On the other hand, when the first microprocessor 11 is reset by the reset signal input from the reset detection circuit 20, the flip-flop 40 remains reset, so the CPU 21 checks the status of the status port 41 after the reset is released. By reading it, you can confirm that this reset is a system-wide reset.

Therefore, if the Q output to the status port 41 is reset after the reset is canceled, the CPU 21 determines that the other processors have also been reset, and starts the initial startup operation including the other processors.

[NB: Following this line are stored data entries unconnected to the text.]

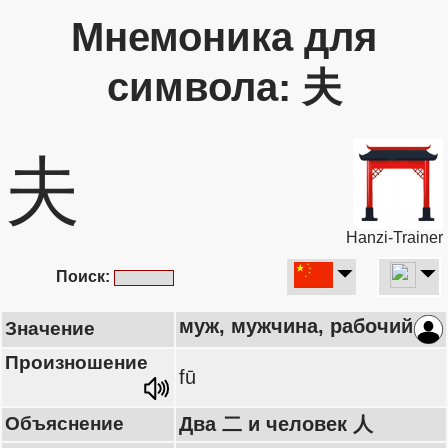
Мнемоника для
символа: 夫
夫
Hanzi-Trainer
Поиск:
муж, мужчина, рабочий
Значение
Произношение
fū
Объяснение
Два 二 и человек 人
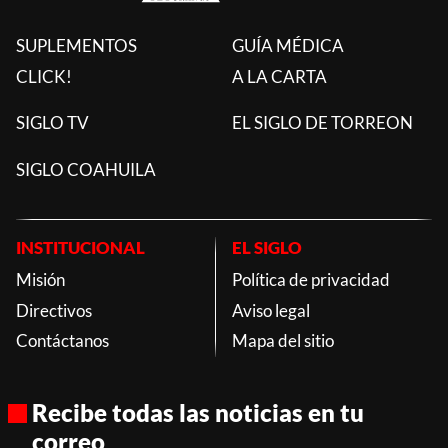
SUPLEMENTOS
GUÍA MÉDICA
CLICK!
A LA CARTA
SIGLO TV
EL SIGLO DE TORREON
SIGLO COAHUILA
INSTITUCIONAL
EL SIGLO
Misión
Política de privacidad
Directivos
Aviso legal
Contáctanos
Mapa del sitio
Recibe todas las noticias en tu
correo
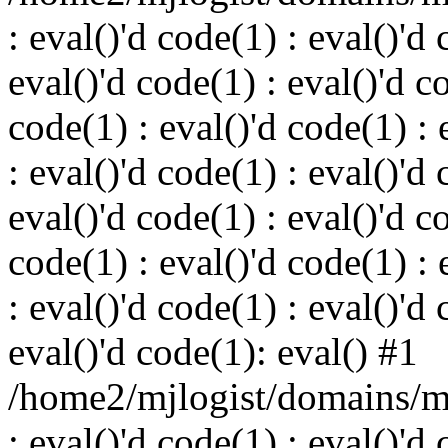
: eval()'d code(1) : eval()'d 
eval()'d code(1) : eval()'d c
code(1) : eval()'d code(1) : 
: eval()'d code(1) : eval()'d 
eval()'d code(1) : eval()'d c
code(1) : eval()'d code(1) : 
: eval()'d code(1) : eval()'d 
eval()'d code(1): eval() #1
/home2/mjlogist/domains/mj
: eval()'d code(1) : eval()'d 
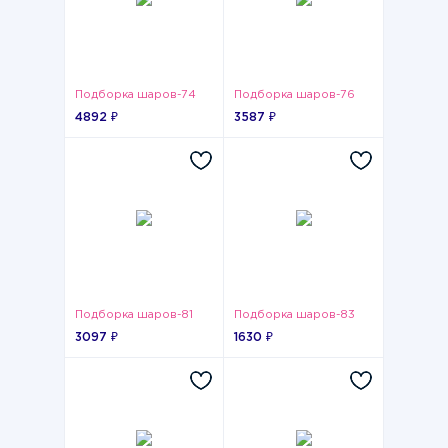
Подборка шаров-74
Подборка шаров-76
4892 ₽
3587 ₽
Подборка шаров-81
Подборка шаров-83
3097 ₽
1630 ₽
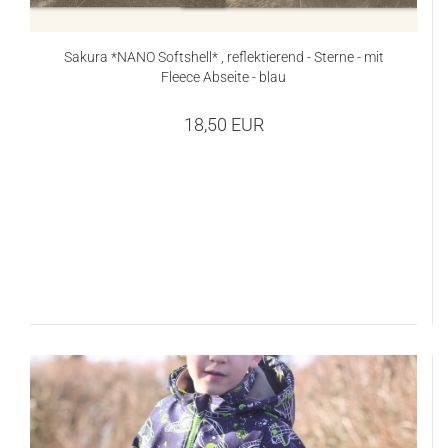
Sakura *NANO Softshell* , reflektierend - Sterne - mit
Fleece Abseite - blau
18,50 EUR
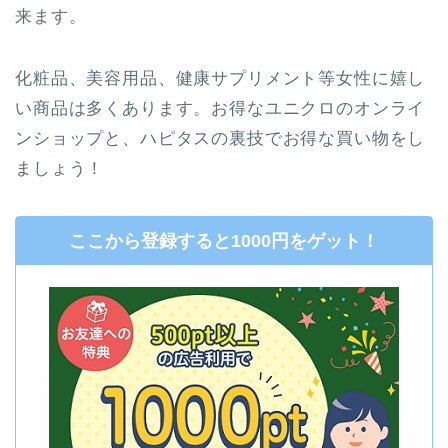
来ます。
化粧品、美容用品、健康サプリメント等女性に嬉し
い商品は多くあります。お得なユニクロのオンライ
ンショップと、ハピタスの裏技でお得な買い物をし
ましょう！
ここから登録すると1000円をゲット！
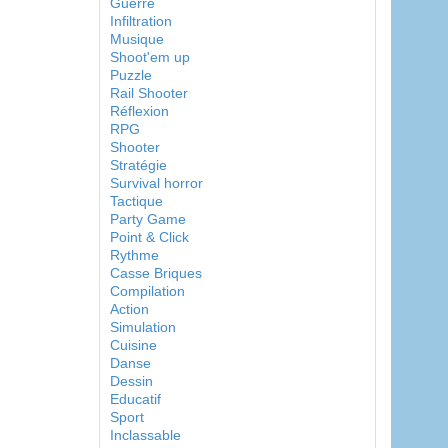
Guerre
Infiltration
Musique
Shoot'em up
Puzzle
Rail Shooter
Réflexion
RPG
Shooter
Stratégie
Survival horror
Tactique
Party Game
Point & Click
Rythme
Casse Briques
Compilation
Action
Simulation
Cuisine
Danse
Dessin
Educatif
Sport
Inclassable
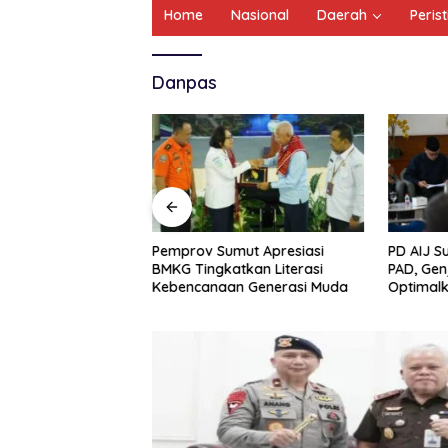
Home
Nasional
Daerah
Peris
Danpas
li Serdang Ungkap
Pemprov Sumut Apresiasi
PD AIJ S
bunuhan Lansia
BMKG Tingkatkan Literasi
PAD, Gen
 Kurang Dari 48
Kebencanaan Generasi Muda
Optimalk
a Pelaku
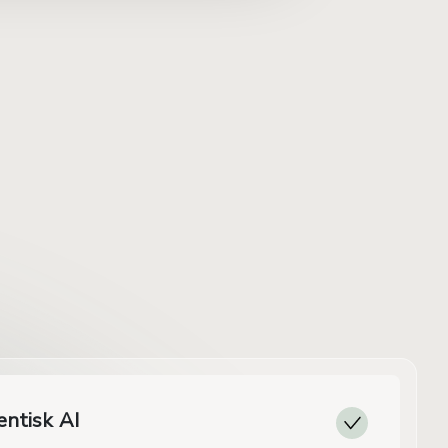
entisk AI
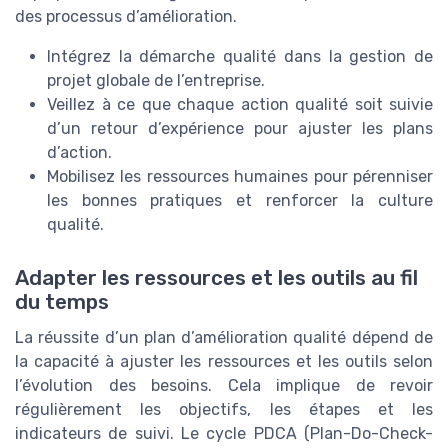
des processus d’amélioration.
Intégrez la démarche qualité dans la gestion de
projet globale de l’entreprise.
Veillez à ce que chaque action qualité soit suivie
d’un retour d’expérience pour ajuster les plans
d’action.
Mobilisez les ressources humaines pour pérenniser
les bonnes pratiques et renforcer la culture
qualité.
Adapter les ressources et les outils au fil
du temps
La réussite d’un plan d’amélioration qualité dépend de
la capacité à ajuster les ressources et les outils selon
l’évolution des besoins. Cela implique de revoir
régulièrement les objectifs, les étapes et les
indicateurs de suivi. Le cycle PDCA (Plan-Do-Check-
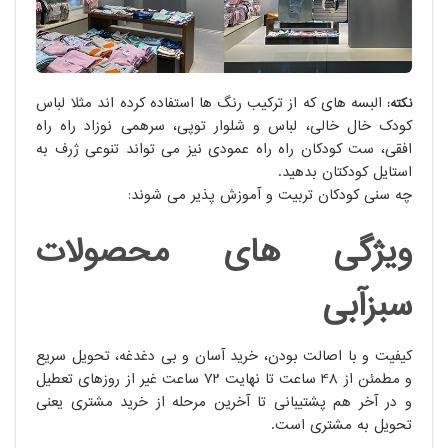
البسه های که از ترکیب رنگ ها استفاده کرده اند مثلا لباس
نکته:
کودک خال خالی، لباس و شلوار توپی، سرهمی نوزاد راه راه
افقی، ست کودکان راه راه عمودی نیز می تواند تنوعی ژرف به
استایل کودکتان بدهید.
چه سنی کودکان تربیت و آموزش پذیر می شوند:
ویژگی های محصولات
سبزآبی
کیفیت و با اصالت بودن، خرید آسان و بی دغدغه، تحویل سریع
و مطمئن از 48 ساعت تا نهایت 72 ساعت غیر از روزهای تعطیل
و در آخر هم پشتیبانی تا آخرین مرحله از خرید مشتری یعنی
تحویل به مشتری است.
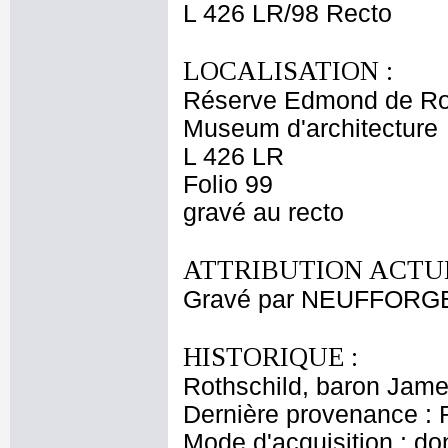
L 426 LR/98 Recto
LOCALISATION :
Réserve Edmond de Ro
Museum d'architecture
L 426 LR
Folio 99
gravé au recto
ATTRIBUTION ACTUE
Gravé par NEUFFORGE 
HISTORIQUE :
Rothschild, baron Jam
Dernière provenance : 
Mode d'acquisition : do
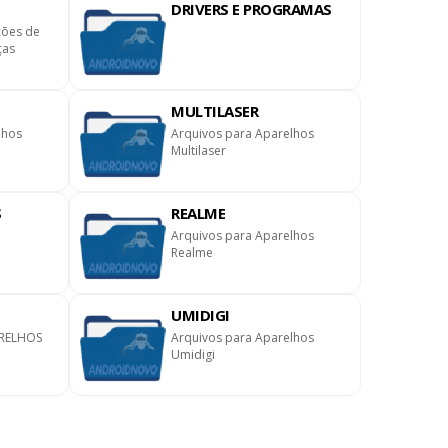
DRIVERS E PROGRAMAS
ções de
ças
MULTILASER
lhos
Arquivos para Aparelhos
Multilaser
S
REALME
Arquivos para Aparelhos
Realme
UMIDIGI
RELHOS
Arquivos para Aparelhos
Umidigi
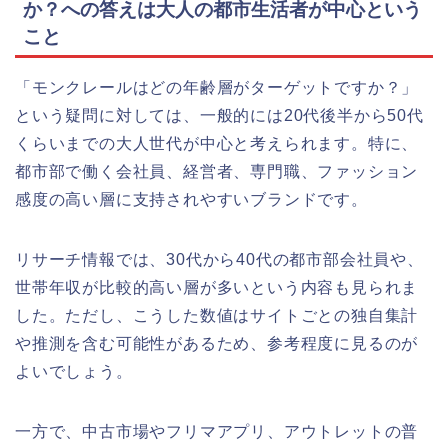
か？への答えは大人の都市生活者が中心という
こと
「モンクレールはどの年齢層がターゲットですか？」
という疑問に対しては、一般的には20代後半から50代
くらいまでの大人世代が中心と考えられます。特に、
都市部で働く会社員、経営者、専門職、ファッション
感度の高い層に支持されやすいブランドです。
リサーチ情報では、30代から40代の都市部会社員や、
世帯年収が比較的高い層が多いという内容も見られま
した。ただし、こうした数値はサイトごとの独自集計
や推測を含む可能性があるため、参考程度に見るのが
よいでしょう。
一方で、中古市場やフリマアプリ、アウトレットの普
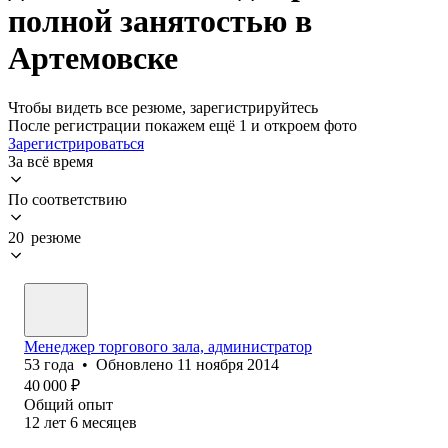
полной занятостью в
Артемовске
Чтобы видеть все резюме, зарегистрируйтесь
После регистрации покажем ещё 1 и откроем фото
Зарегистрироваться
За всё время
По соответствию
20 резюме
Менеджер торгового зала, администратор
53
года
•
Обновлено
11 ноября 2014
40 000
₽
Общий опыт
12
лет
6
месяцев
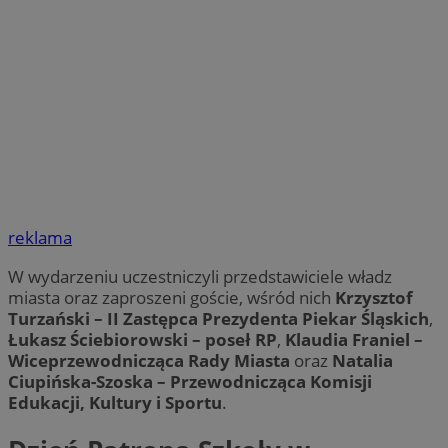
reklama
W wydarzeniu uczestniczyli przedstawiciele władz
miasta oraz zaproszeni goście, wśród nich
Krzysztof
Turzański – II Zastępca Prezydenta Piekar Śląskich
,
Łukasz Ściebiorowski – poseł RP
,
Klaudia Franiel –
Wiceprzewodnicząca Rady Miasta
oraz
Natalia
Ciupińska-Szoska – Przewodnicząca Komisji
Edukacji, Kultury i Sportu
.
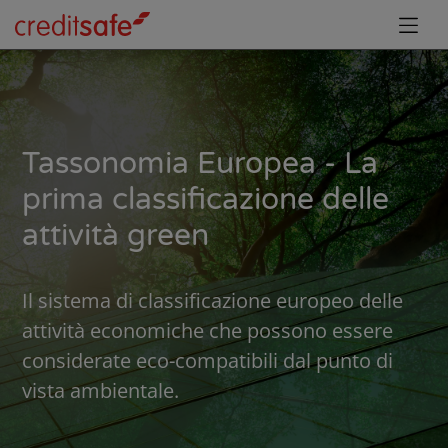
Tassonomia Europea - La
prima classificazione delle
attività green
Il sistema di classificazione europeo delle
attività economiche che possono essere
considerate eco-compatibili dal punto di
vista ambientale.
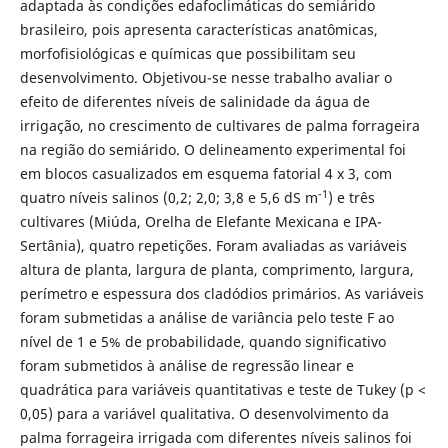
adaptada às condições edafoclimáticas do semiárido
brasileiro, pois apresenta características anatômicas,
morfofisiológicas e químicas que possibilitam seu
desenvolvimento. Objetivou-se nesse trabalho avaliar o
efeito de diferentes níveis de salinidade da água de
irrigação, no crescimento de cultivares de palma forrageira
na região do semiárido. O delineamento experimental foi
em blocos casualizados em esquema fatorial 4 x 3, com
-1
quatro níveis salinos (0,2; 2,0; 3,8 e 5,6 dS m
) e três
cultivares (Miúda, Orelha de Elefante Mexicana e IPA-
Sertânia), quatro repetições. Foram avaliadas as variáveis
altura de planta, largura de planta, comprimento, largura,
perímetro e espessura dos cladódios primários. As variáveis
foram submetidas a análise de variância pelo teste F ao
nível de 1 e 5% de probabilidade, quando significativo
foram submetidos à análise de regressão linear e
quadrática para variáveis quantitativas e teste de Tukey (p <
0,05) para a variável qualitativa. O desenvolvimento da
palma forrageira irrigada com diferentes níveis salinos foi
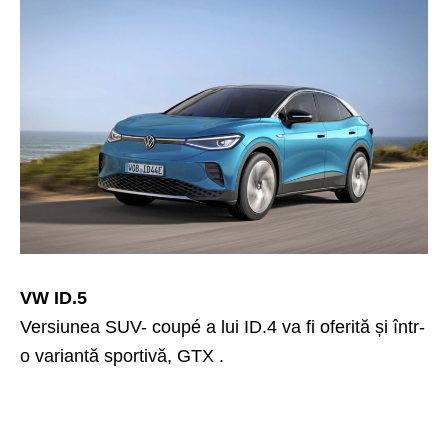
VW ID.5
Versiunea SUV- coupé a lui ID.4 va fi oferită și într-
o variantă sportivă, GTX .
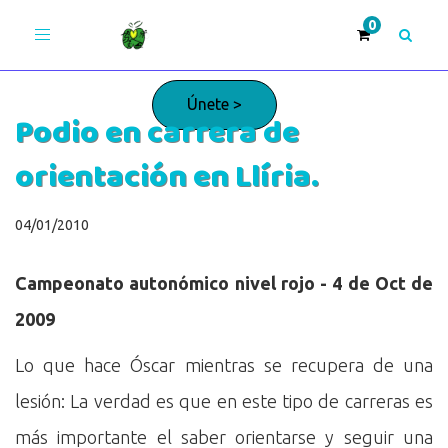
Toggle
navigation
Únete >
Podio en carrera de
orientación en Llíria.
¡Adelante!
04/01/2010
Campeonato autonómico nivel rojo - 4 de Oct de
2009
Lo que hace Óscar mientras se recupera de una
lesión: La verdad es que en este tipo de carreras es
más importante el saber orientarse y seguir una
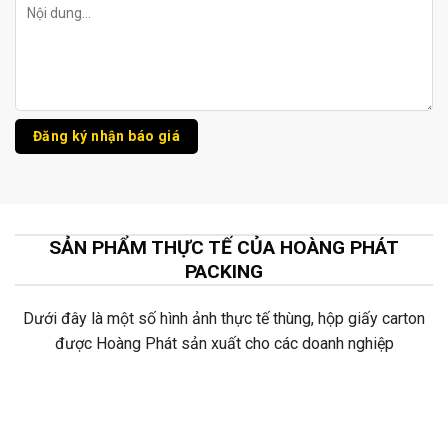
SẢN PHẨM THỰC TẾ CỦA HOÀNG PHÁT
PACKING
Dưới đây là một số hình ảnh thực tế thùng, hộp giấy carton
được Hoàng Phát sản xuất cho các doanh nghiệp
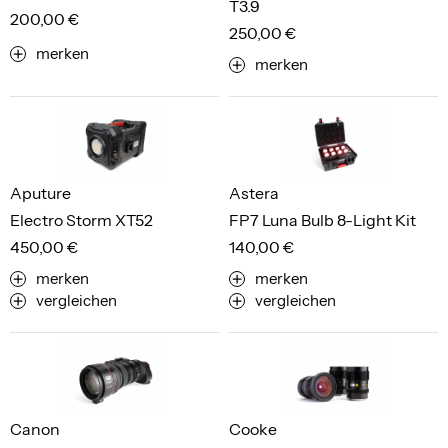
T3.9
200,00 €
250,00 €
merken
merken
Aputure
Astera
Electro Storm XT52
FP7 Luna Bulb 8-Light Kit
450,00 €
140,00 €
merken
merken
vergleichen
vergleichen
Canon
Cooke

This can be controlled by the output from command latch port 26.

[Effects of the Invention] As detailed above, the present invention provides a multi-microprocessor system that can reliably recognize an abnormality in other microprocessors and control the reset of the abnormal microprocessor while eliminating wasted processing time. can provide a reset method.

Further, according to claim 2, it is possible to provide a reset method for a multi-microprocessor system that can appropriately handle resets caused by abnormalities in selected microprocessors and improve system reliability.

[Brief explanation of drawings]

FIG. 1 is a block diagram showing the overall configuration of one embodiment of the present invention, FIG. 2 is a block diagram showing the configuration of the main parts in the same embodiment, and FIG. 3 is a block diagram showing the main parts in another embodiment of the invention. FIG. 4 is a program diagram showing the overall configuration of a conventional example. 11.12...ml! 2 microprocessor,
14.15...WDT, 17...Reset control circuit, 20...Reset detection circuit, 40...D type flip-flop.

Claims (2)

[Claims] (1) In a multi-microprocessor system in which a plurality of microprocessors each having an abnormality diagnosis circuit are electrically coupled to exchange data between the microprocessors, any one of the microprocessors is selected. The selected microprocessor inputs the output signal of the abnormality diagnosis circuit of the other microprocessor, determines the abnormality of the other microprocessor based on this input signal, and when an abnormality is detected, the abnormal microprocessor A reset method for a multi-microprocessor system characterized by controlling reset for a multi-microprocessor system. (2) The selected microprocessor inputs the system reset signal and the output signal of its own abnormality diagnosis circuit, and when reset is applied by the system reset signal, resets all other microprocessors. 2. The reset system for a multi-microprocessor system according to claim 1, wherein when the reset is applied by the output signal of the own abnormality diagnostic circuit, only the reset is controlled by itself.